# [GIVEN RECORDS]

==========

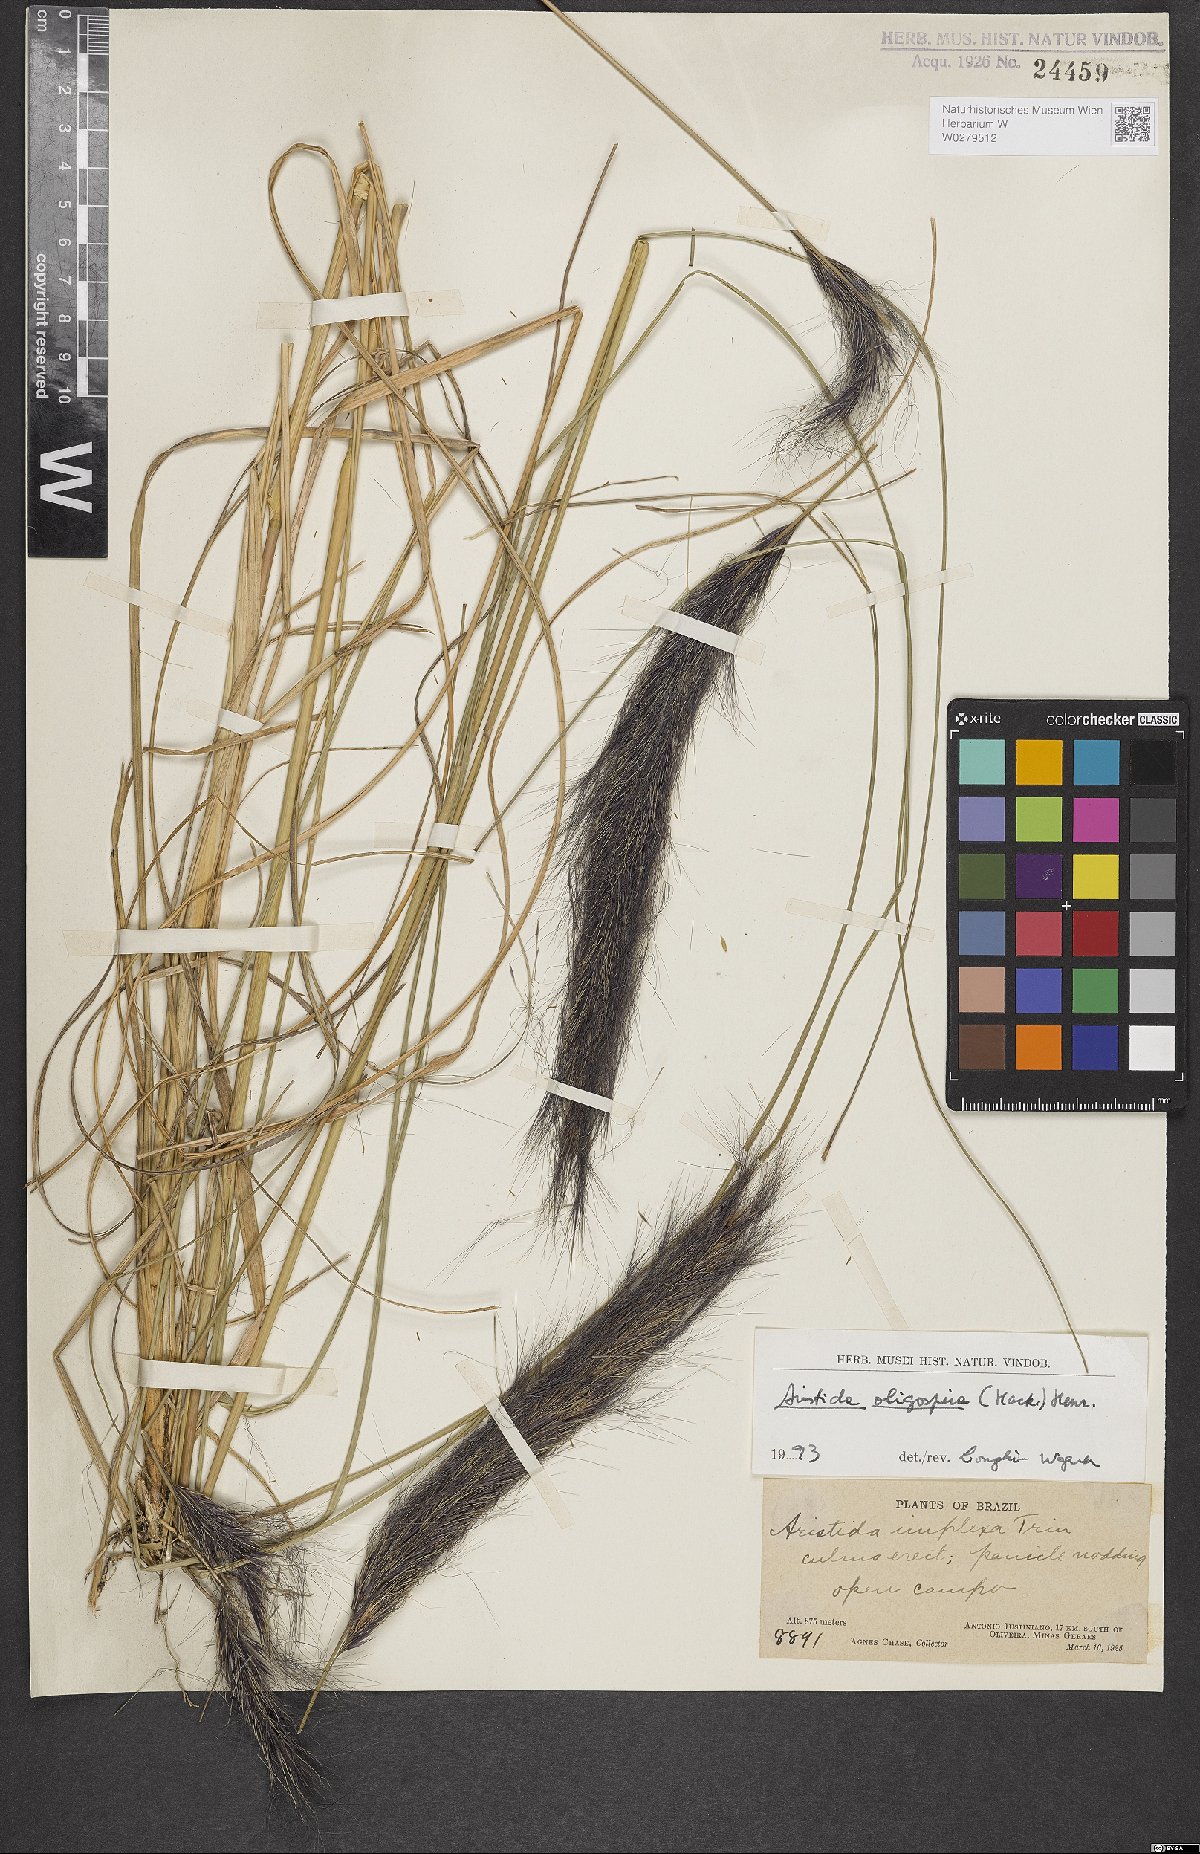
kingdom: Plantae
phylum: Tracheophyta
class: Liliopsida
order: Poales
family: Poaceae
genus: Aristida
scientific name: Aristida oligospira
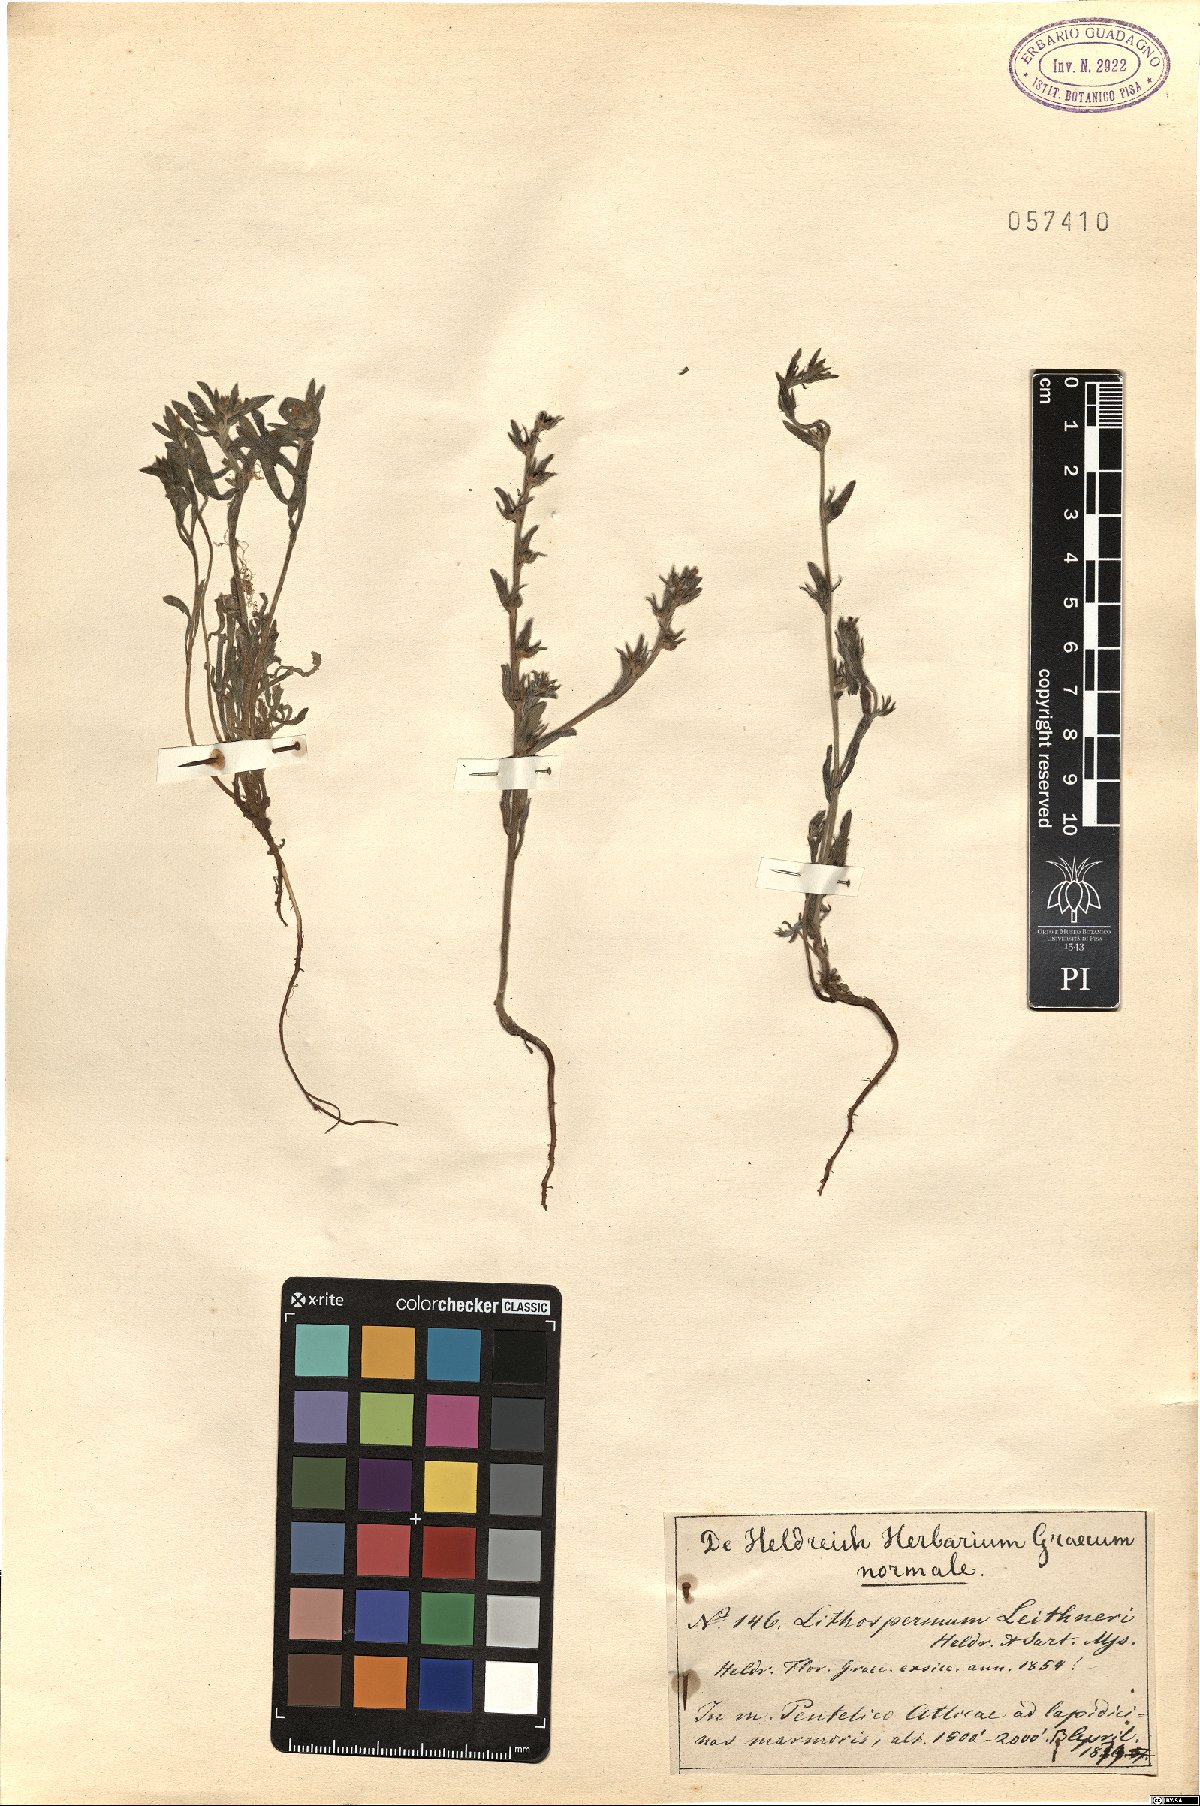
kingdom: Plantae
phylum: Tracheophyta
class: Magnoliopsida
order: Boraginales
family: Boraginaceae
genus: Buglossoides
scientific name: Buglossoides incrassata
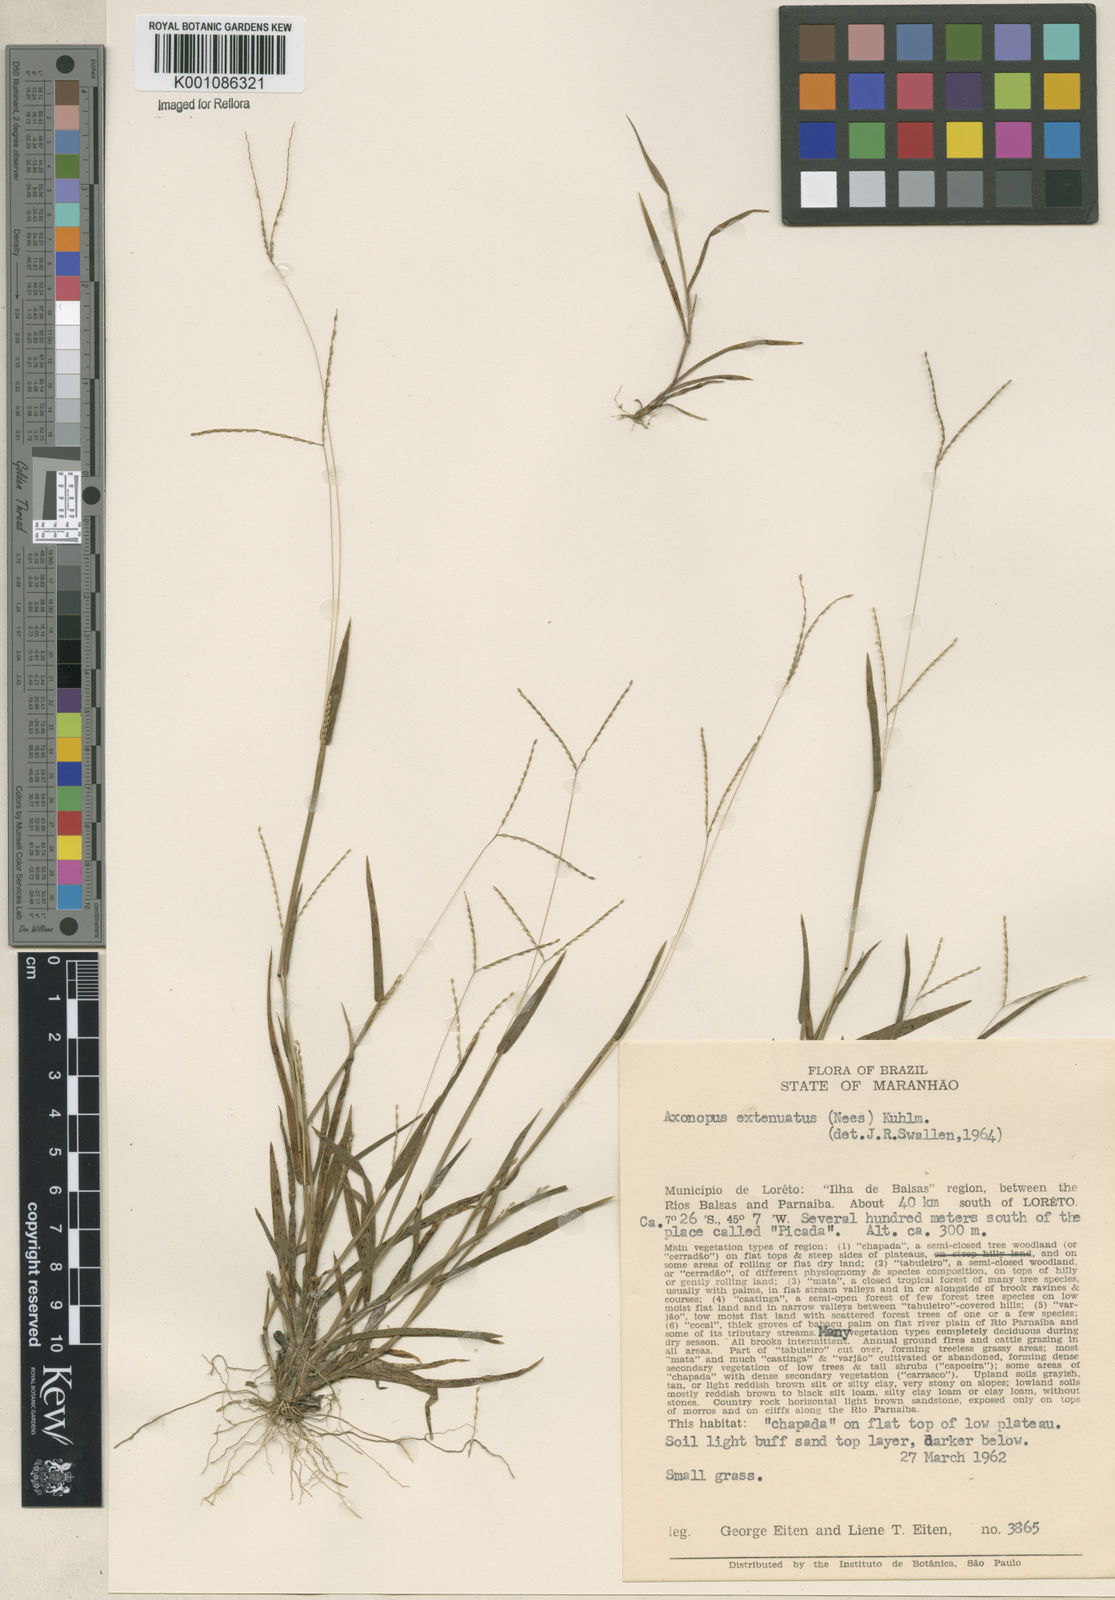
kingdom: Plantae
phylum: Tracheophyta
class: Liliopsida
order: Poales
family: Poaceae
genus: Axonopus
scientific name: Axonopus capillaris
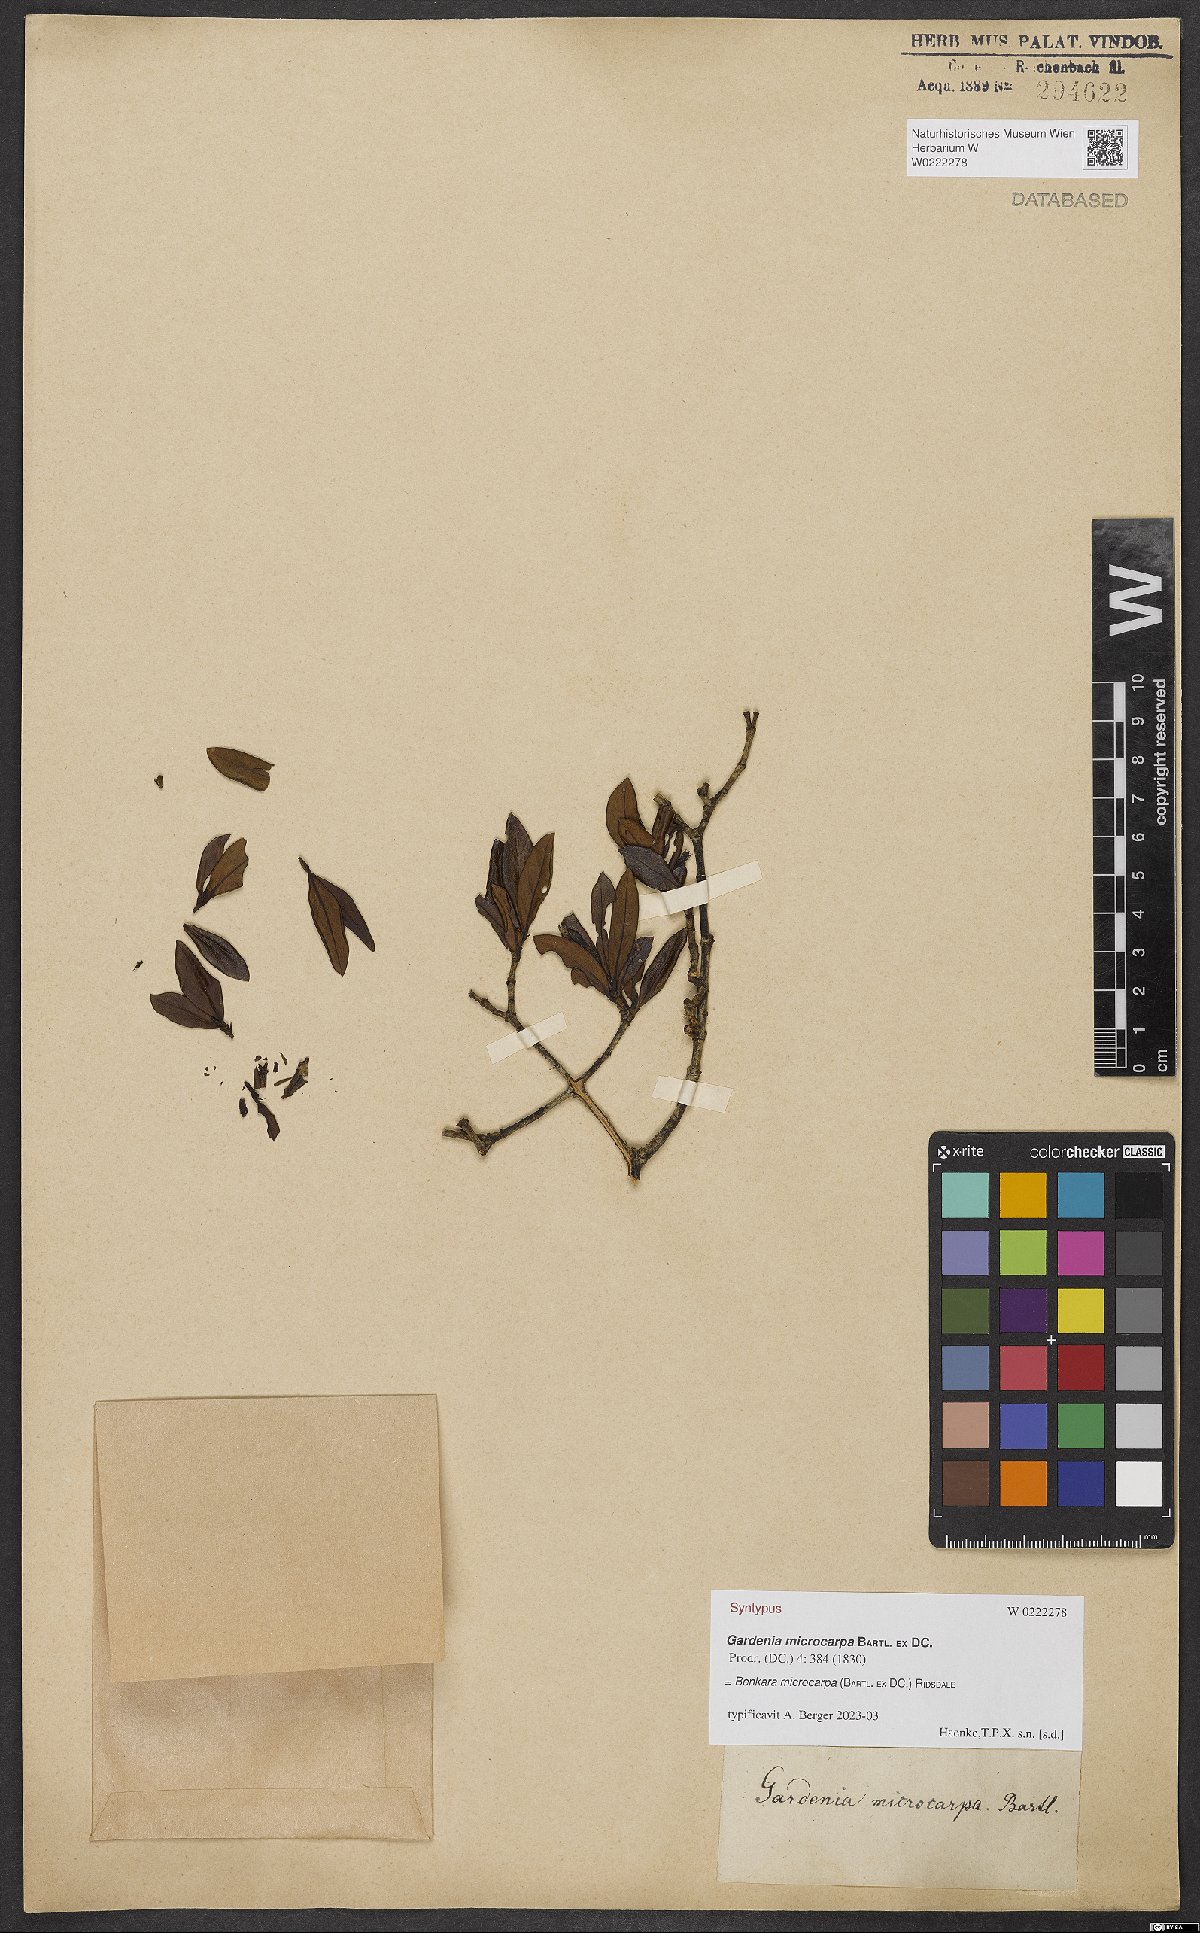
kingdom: Plantae
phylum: Tracheophyta
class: Magnoliopsida
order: Gentianales
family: Rubiaceae
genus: Benkara
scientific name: Benkara microcarpa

==========

# [TASK OBJECTIVE]
Rewrite the listing above with every "scientific name" changed to "species" and all other text kept as is. Omit the pictures from your answer.

# [TASK ANSWER]
kingdom: Plantae
phylum: Tracheophyta
class: Liliopsida
order: Poales
family: Poaceae
genus: Aristida
species: Aristida oligospira
kingdom: Plantae
phylum: Tracheophyta
class: Magnoliopsida
order: Boraginales
family: Boraginaceae
genus: Buglossoides
species: Buglossoides incrassata
kingdom: Plantae
phylum: Tracheophyta
class: Liliopsida
order: Poales
family: Poaceae
genus: Axonopus
species: Axonopus capillaris
kingdom: Plantae
phylum: Tracheophyta
class: Magnoliopsida
order: Gentianales
family: Rubiaceae
genus: Benkara
species: Benkara microcarpa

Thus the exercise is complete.